PROBLEM DESCRIPTION:
In the entries below, find the string "plumb" and return each line holding it.

Data excerpts
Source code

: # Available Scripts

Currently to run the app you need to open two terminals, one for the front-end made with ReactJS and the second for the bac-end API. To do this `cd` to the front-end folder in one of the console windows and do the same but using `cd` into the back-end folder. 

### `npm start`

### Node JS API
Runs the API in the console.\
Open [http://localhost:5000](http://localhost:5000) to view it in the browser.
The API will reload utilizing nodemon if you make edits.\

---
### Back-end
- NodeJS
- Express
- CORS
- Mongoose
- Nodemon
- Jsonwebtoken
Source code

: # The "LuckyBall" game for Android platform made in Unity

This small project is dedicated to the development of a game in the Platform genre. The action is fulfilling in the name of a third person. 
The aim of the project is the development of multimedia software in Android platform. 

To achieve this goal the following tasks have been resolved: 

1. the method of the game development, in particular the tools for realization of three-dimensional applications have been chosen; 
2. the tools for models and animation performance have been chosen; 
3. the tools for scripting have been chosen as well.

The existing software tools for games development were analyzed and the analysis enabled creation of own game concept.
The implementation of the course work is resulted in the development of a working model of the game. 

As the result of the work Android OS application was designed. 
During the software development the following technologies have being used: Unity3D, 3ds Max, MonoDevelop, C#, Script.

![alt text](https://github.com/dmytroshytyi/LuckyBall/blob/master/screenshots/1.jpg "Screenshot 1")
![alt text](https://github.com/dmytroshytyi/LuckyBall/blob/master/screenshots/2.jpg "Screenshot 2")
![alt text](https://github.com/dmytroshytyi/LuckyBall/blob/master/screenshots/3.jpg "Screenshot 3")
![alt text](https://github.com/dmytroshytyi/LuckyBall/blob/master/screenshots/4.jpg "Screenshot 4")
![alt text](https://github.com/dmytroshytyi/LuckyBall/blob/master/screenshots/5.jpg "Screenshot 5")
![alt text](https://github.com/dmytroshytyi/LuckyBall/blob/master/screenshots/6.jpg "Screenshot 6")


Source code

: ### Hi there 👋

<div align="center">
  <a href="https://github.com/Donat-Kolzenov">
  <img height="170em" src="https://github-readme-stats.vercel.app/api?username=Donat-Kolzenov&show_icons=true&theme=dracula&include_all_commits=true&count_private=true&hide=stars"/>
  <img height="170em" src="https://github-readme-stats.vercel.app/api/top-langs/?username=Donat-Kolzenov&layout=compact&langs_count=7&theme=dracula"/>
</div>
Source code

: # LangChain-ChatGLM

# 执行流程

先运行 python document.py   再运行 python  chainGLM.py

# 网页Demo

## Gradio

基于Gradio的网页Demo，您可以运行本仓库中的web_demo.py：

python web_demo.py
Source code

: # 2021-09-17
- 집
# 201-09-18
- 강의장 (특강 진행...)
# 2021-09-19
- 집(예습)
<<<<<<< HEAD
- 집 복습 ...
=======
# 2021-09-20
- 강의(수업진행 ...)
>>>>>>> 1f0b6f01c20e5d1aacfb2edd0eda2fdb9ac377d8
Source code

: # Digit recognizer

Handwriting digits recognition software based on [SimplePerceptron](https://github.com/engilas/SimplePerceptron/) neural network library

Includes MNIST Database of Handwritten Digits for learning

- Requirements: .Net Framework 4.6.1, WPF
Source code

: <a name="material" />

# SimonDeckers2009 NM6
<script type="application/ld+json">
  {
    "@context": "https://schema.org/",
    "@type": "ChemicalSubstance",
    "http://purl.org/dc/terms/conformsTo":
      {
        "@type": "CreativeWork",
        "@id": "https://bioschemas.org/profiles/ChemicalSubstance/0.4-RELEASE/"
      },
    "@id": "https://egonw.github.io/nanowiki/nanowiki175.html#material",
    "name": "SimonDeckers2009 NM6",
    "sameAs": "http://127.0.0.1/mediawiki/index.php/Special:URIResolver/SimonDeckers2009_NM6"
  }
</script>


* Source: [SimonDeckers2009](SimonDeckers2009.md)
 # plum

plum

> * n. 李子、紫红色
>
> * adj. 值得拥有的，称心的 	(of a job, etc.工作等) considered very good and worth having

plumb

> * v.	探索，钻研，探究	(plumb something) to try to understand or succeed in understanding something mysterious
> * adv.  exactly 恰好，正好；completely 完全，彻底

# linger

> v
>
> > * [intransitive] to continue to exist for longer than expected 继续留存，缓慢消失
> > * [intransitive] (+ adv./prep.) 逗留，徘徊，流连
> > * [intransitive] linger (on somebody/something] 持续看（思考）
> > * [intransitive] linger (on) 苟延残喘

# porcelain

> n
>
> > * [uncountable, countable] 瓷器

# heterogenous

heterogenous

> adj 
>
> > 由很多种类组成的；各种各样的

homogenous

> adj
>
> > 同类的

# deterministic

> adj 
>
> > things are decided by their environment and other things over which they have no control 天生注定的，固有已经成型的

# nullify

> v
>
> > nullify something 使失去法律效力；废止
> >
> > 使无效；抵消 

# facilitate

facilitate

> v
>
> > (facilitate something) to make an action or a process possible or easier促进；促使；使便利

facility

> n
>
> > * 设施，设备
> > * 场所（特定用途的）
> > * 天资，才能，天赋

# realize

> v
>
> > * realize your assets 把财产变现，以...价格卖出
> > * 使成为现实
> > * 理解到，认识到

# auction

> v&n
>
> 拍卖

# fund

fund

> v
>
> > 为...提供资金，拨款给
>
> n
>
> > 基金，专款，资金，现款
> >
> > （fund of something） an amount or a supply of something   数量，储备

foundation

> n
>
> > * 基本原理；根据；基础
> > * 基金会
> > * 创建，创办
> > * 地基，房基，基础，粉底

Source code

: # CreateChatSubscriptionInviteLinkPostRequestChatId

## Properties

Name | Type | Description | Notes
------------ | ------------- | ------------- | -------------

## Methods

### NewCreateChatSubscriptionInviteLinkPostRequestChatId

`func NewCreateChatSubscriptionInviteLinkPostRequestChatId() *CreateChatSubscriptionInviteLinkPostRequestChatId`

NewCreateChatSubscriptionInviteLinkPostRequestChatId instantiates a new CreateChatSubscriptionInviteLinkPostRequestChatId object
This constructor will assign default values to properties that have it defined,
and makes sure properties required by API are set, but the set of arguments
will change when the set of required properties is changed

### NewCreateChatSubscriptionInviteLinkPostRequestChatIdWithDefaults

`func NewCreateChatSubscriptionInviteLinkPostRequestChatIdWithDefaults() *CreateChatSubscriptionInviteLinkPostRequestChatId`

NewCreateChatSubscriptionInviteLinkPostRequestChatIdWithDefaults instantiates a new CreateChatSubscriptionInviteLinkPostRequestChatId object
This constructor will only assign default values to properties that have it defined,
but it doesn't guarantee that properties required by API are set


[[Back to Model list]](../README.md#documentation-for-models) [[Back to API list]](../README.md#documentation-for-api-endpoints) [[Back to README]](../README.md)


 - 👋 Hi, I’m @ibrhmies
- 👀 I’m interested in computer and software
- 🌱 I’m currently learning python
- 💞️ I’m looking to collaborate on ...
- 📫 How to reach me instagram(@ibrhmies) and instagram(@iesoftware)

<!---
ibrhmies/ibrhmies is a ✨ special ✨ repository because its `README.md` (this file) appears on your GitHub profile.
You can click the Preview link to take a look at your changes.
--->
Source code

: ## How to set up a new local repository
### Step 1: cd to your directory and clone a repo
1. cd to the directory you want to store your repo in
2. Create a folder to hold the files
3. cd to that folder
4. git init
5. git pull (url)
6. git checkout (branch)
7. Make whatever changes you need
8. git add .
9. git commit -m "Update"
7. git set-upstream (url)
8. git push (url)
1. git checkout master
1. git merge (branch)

RESPONSE AREA:
plumb
> * v.	探索，钻研，探究	(plumb something) to try to understand or succeed in understanding something mysterious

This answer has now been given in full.